You ask, "How much longer?"
Your father, without taking his eyes of the night sky says, "Ehh... who knows? Why? You got someplace to be?"

It would not be good for you to answer this question honestly. What comes out of your mouth instead of honesty is silence. Your father looks down at you for a moment and then back to the sky.

"Your mother doesn't care for this type of thing. You know what she always asks me?"

You do care what she always asks and you tell him so.

"Why bother?" is what your father rests with. And at first you aren't sure if he is referring to Haley's Comet or your attitude. "She asks me, 'why bother'. She asks me all the time, whether I'm waxing my car or vying for a raise. 'Why Bother?' You know what I say?"

You shake your head and the thought occurs to you that maybe your father's answer and Haley's Comet will somehow be poetically linked and arrive in your astral plane of existence at the exact same moment in time. Your father looks down at you once again. This will be magic. This is will be epochal. His eyes are soulful and beating a hole right through you.

"I usually just shrug and smile and tell her 'what the hell'. That's what I tell her. What the hell."

Your father looks back into the sky and you both sit on the back porch for another half-minute or so. No magic. No epiphany. You are thr same as you were sixty seconds ago. You can't imagine a better philosophy in life and you let your father's words sink deep inside you for as long as it takes for Haley's Comet to appear.

And then it does; fast and bright and straight and true.

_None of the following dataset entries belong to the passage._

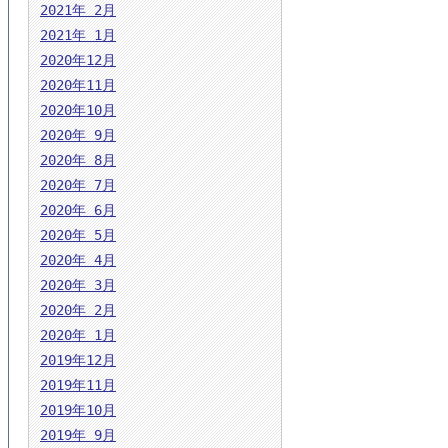
2021年 2月
2021年 1月
2020年12月
2020年11月
2020年10月
2020年 9月
2020年 8月
2020年 7月
2020年 6月
2020年 5月
2020年 4月
2020年 3月
2020年 2月
2020年 1月
2019年12月
2019年11月
2019年10月
2019年 9月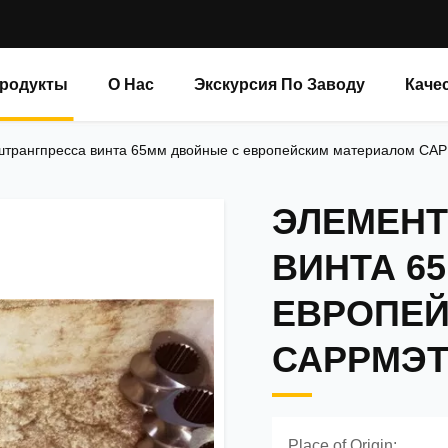
родукты
О Нас
Экскурсия По Заводу
Каче
штрангпресса винта 65мм двойные с европейским материалом С
ЭЛЕМЕНТ
ВИНТА 6
ЕВРОПЕЙ
САРРМЭТ
Place of Origin:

He is Galilleo and the comet is the fireballing Northstar. He is Plato and Des Plaines and the smell of burning leaves and the comet is a white hot fastball down the middle of the plate.

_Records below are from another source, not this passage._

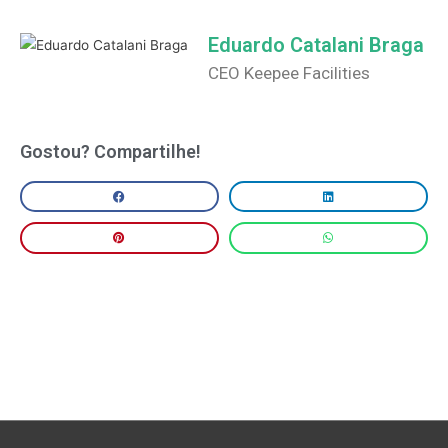
Eduardo Catalani Braga
CEO Keepee Facilities
Gostou? Compartilhe!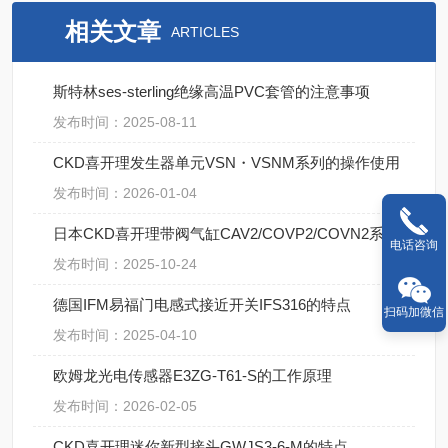
相关文章
ARTICLES
斯特林ses-sterling绝缘高温PVC套管的注意事项
发布时间：2025-08-11
CKD喜开理发生器单元VSN・VSNM系列的操作使用
发布时间：2026-01-04
日本CKD喜开理带阀气缸CAV2/COVP2/COVN2系列的不同【湖南中村】
电话咨询
发布时间：2025-10-24
德国IFM易福门电感式接近开关IFS316的特点
扫码加微信
发布时间：2025-04-10
欧姆龙光电传感器E3ZG-T61-S的工作原理
发布时间：2026-02-05
CKD喜开理迷你新型接头GWJS3-6-M的特点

As soon as it disappears, he looks at you with a wink and says, "you can probably catch the end of your show if you hurry." My father is Houdini or maybe The Amazing Kreskin.

The next day arrives quicker than you would like and sure enough, there you sit atop the monekybars. You have a friend named Charles and Charles has two gifts in life: the first is his amazing collection of Star Wars action figures. The second is his uncanny ability to dangle from the monkey bars with multiple parts of his lower appendages. You wish you had the simple bravery to use something other than your hands and arms for dangling. The only thing you can do to strike out the bitterness you feel toward your dangling incompetence is to mention on a whim that you caught 'Perfect Strangers' on televison (leaving out that you only saw the final ten minutes). Nevermind that you saw Haley's Comet. Nevermind that it was your dad who showed it to you. Nevermind that you don't really know what happened on television last night. Appearing to know is more important that what you were actually doing and who you were actually doing it with. Charles will ridicule you for hanging out with your father, he'll make fun and embarrass you. You will be out of the loop, so for now, to Hell with King Kong and Lou Gehrig and Fonzie and John Wayne. To Hell with your dad and the time spent with him.

To Hell with the time he spent with you.

You mention how funny the show was last night and Charles confesses to having been outside watching Haley's Comet.

You see your father at the edge of the playground... at least for a split second you think you see him and he looks as if he's failed in some way. As the image of your father disappears into the morning air, you realize that between the two of you, it is not your father who has failed.